WHAT TO DO: Write out every entry precisely as given, leaving the pictures out.

SUPPLIED ENTRIES:
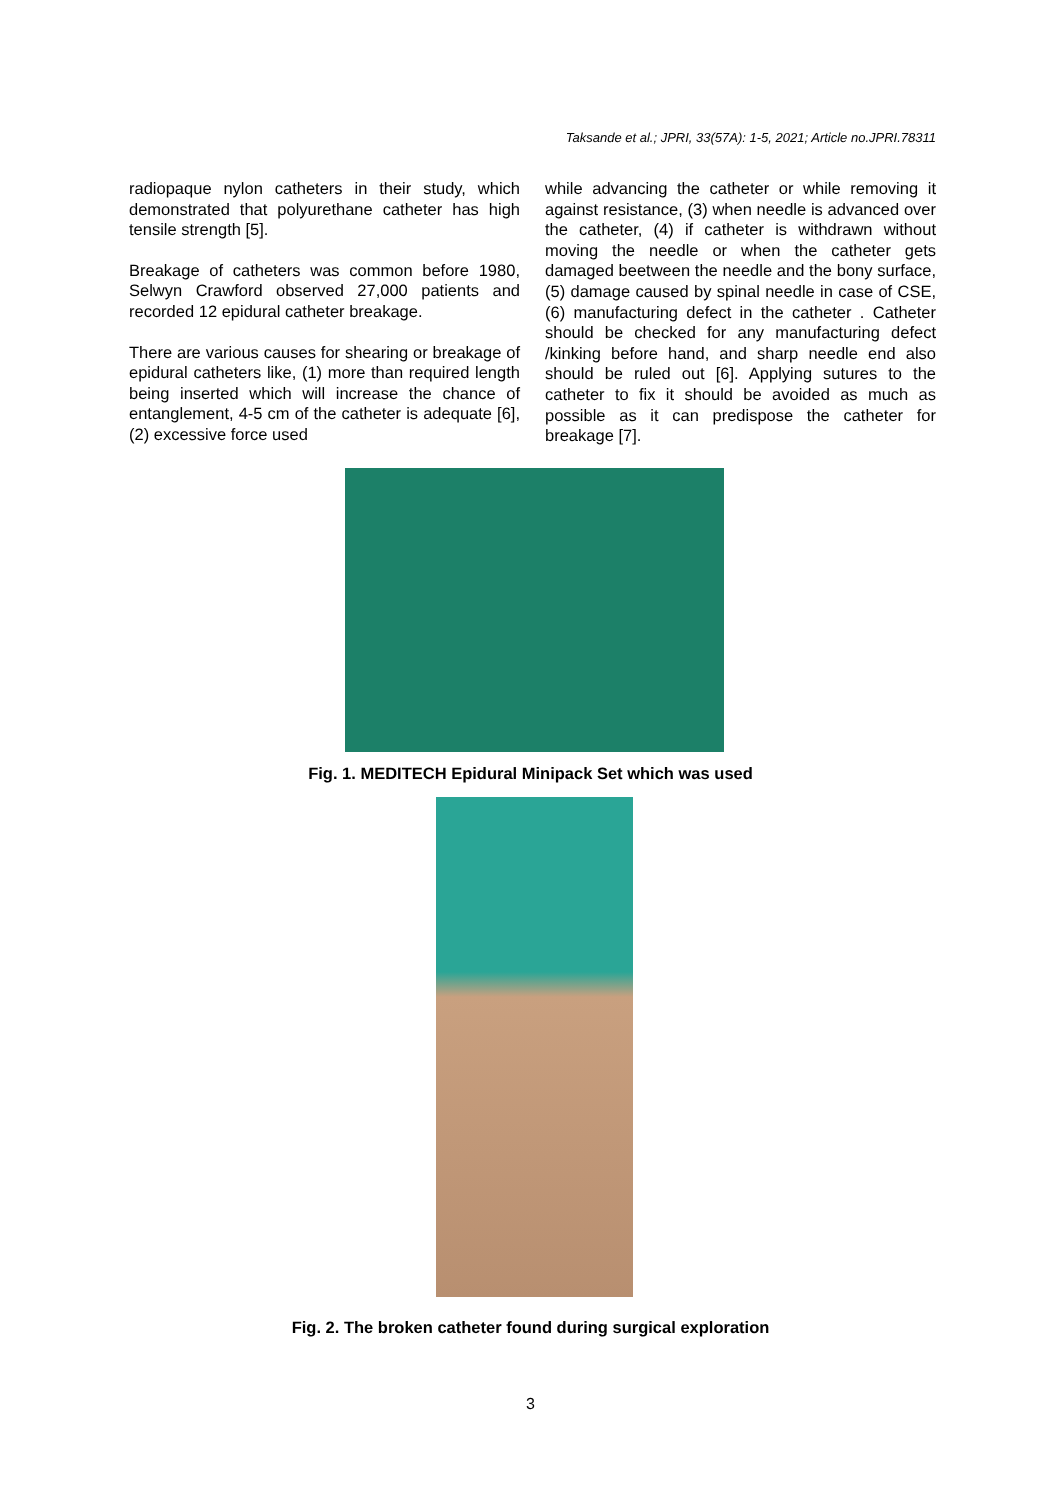Taksande et al.; JPRI, 33(57A): 1-5, 2021; Article no.JPRI.78311
radiopaque nylon catheters in their study, which demonstrated that polyurethane catheter has high tensile strength [5].
Breakage of catheters was common before 1980, Selwyn Crawford observed 27,000 patients and recorded 12 epidural catheter breakage.
There are various causes for shearing or breakage of epidural catheters like, (1) more than required length being inserted which will increase the chance of entanglement, 4-5 cm of the catheter is adequate [6], (2) excessive force used
while advancing the catheter or while removing it against resistance, (3) when needle is advanced over the catheter, (4) if catheter is withdrawn without moving the needle or when the catheter gets damaged beetween the needle and the bony surface, (5) damage caused by spinal needle in case of CSE, (6) manufacturing defect in the catheter . Catheter should be checked for any manufacturing defect /kinking before hand, and sharp needle end also should be ruled out [6]. Applying sutures to the catheter to fix it should be avoided as much as possible as it can predispose the catheter for breakage [7].
Fig. 1. MEDITECH Epidural Minipack Set which was used
Fig. 2. The broken catheter found during surgical exploration
3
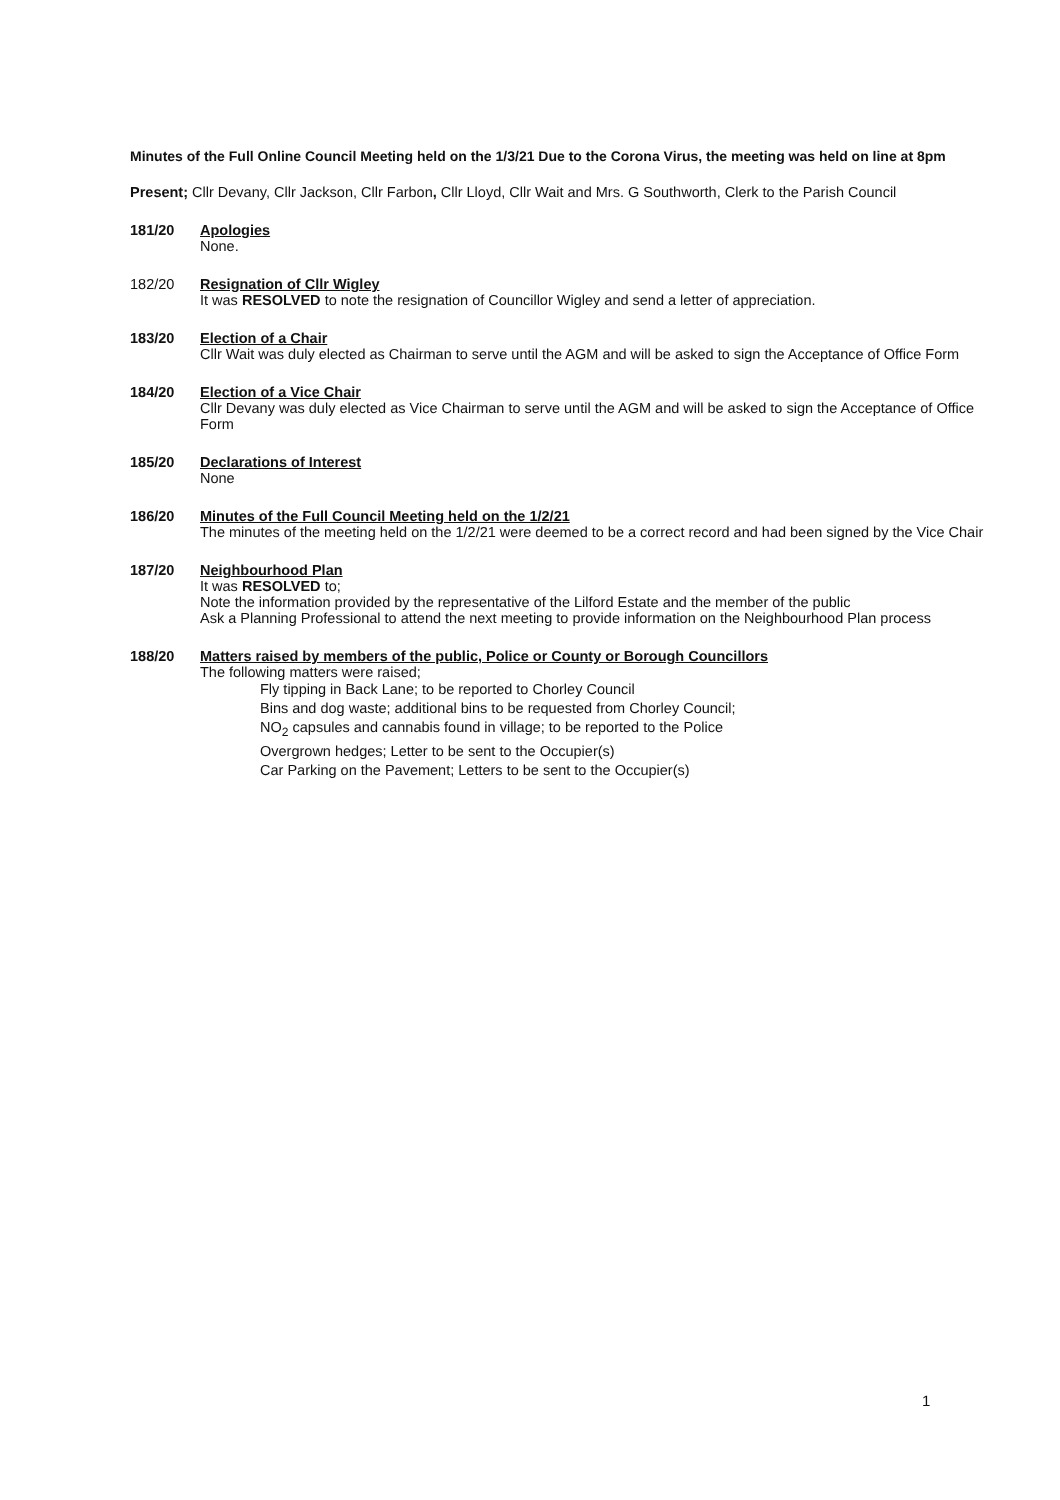Minutes of the Full Online Council Meeting held on the 1/3/21 Due to the Corona Virus, the meeting was held on line at 8pm
Present; Cllr Devany, Cllr Jackson, Cllr Farbon, Cllr Lloyd, Cllr Wait and Mrs. G Southworth, Clerk to the Parish Council
181/20 Apologies
None.
182/20 Resignation of Cllr Wigley
It was RESOLVED to note the resignation of Councillor Wigley and send a letter of appreciation.
183/20 Election of a Chair
Cllr Wait was duly elected as Chairman to serve until the AGM and will be asked to sign the Acceptance of Office Form
184/20 Election of a Vice Chair
Cllr Devany was duly elected as Vice Chairman to serve until the AGM and will be asked to sign the Acceptance of Office Form
185/20 Declarations of Interest
None
186/20 Minutes of the Full Council Meeting held on the 1/2/21
The minutes of the meeting held on the 1/2/21 were deemed to be a correct record and had been signed by the Vice Chair
187/20 Neighbourhood Plan
It was RESOLVED to;
Note the information provided by the representative of the Lilford Estate and the member of the public
Ask a Planning Professional to attend the next meeting to provide information on the Neighbourhood Plan process
188/20 Matters raised by members of the public, Police or County or Borough Councillors
The following matters were raised;
Fly tipping in Back Lane; to be reported to Chorley Council
Bins and dog waste; additional bins to be requested from Chorley Council;
NO<sub>2</sub> capsules and cannabis found in village; to be reported to the Police
Overgrown hedges; Letter to be sent to the Occupier(s)
Car Parking on the Pavement; Letters to be sent to the Occupier(s)
1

ANSWER BOX:
Taksande et al.; JPRI, 33(57A): 1-5, 2021; Article no.JPRI.78311
radiopaque nylon catheters in their study, which demonstrated that polyurethane catheter has high tensile strength [5].
Breakage of catheters was common before 1980, Selwyn Crawford observed 27,000 patients and recorded 12 epidural catheter breakage.
There are various causes for shearing or breakage of epidural catheters like, (1) more than required length being inserted which will increase the chance of entanglement, 4-5 cm of the catheter is adequate [6], (2) excessive force used
while advancing the catheter or while removing it against resistance, (3) when needle is advanced over the catheter, (4) if catheter is withdrawn without moving the needle or when the catheter gets damaged beetween the needle and the bony surface, (5) damage caused by spinal needle in case of CSE, (6) manufacturing defect in the catheter . Catheter should be checked for any manufacturing defect /kinking before hand, and sharp needle end also should be ruled out [6]. Applying sutures to the catheter to fix it should be avoided as much as possible as it can predispose the catheter for breakage [7].
Fig. 1. MEDITECH Epidural Minipack Set which was used
Fig. 2. The broken catheter found during surgical exploration
3
Minutes of the Full Online Council Meeting held on the 1/3/21 Due to the Corona Virus, the meeting was held on line at 8pm
Present; Cllr Devany, Cllr Jackson, Cllr Farbon, Cllr Lloyd, Cllr Wait and Mrs. G Southworth, Clerk to the Parish Council
181/20 Apologies
None.
182/20 Resignation of Cllr Wigley
It was RESOLVED to note the resignation of Councillor Wigley and send a letter of appreciation.
183/20 Election of a Chair
Cllr Wait was duly elected as Chairman to serve until the AGM and will be asked to sign the Acceptance of Office Form
184/20 Election of a Vice Chair
Cllr Devany was duly elected as Vice Chairman to serve until the AGM and will be asked to sign the Acceptance of Office Form
185/20 Declarations of Interest
None
186/20 Minutes of the Full Council Meeting held on the 1/2/21
The minutes of the meeting held on the 1/2/21 were deemed to be a correct record and had been signed by the Vice Chair
187/20 Neighbourhood Plan
It was RESOLVED to;
Note the information provided by the representative of the Lilford Estate and the member of the public
Ask a Planning Professional to attend the next meeting to provide information on the Neighbourhood Plan process
188/20 Matters raised by members of the public, Police or County or Borough Councillors
The following matters were raised;
Fly tipping in Back Lane; to be reported to Chorley Council
Bins and dog waste; additional bins to be requested from Chorley Council;
NO<sub>2</sub> capsules and cannabis found in village; to be reported to the Police
Overgrown hedges; Letter to be sent to the Occupier(s)
Car Parking on the Pavement; Letters to be sent to the Occupier(s)
1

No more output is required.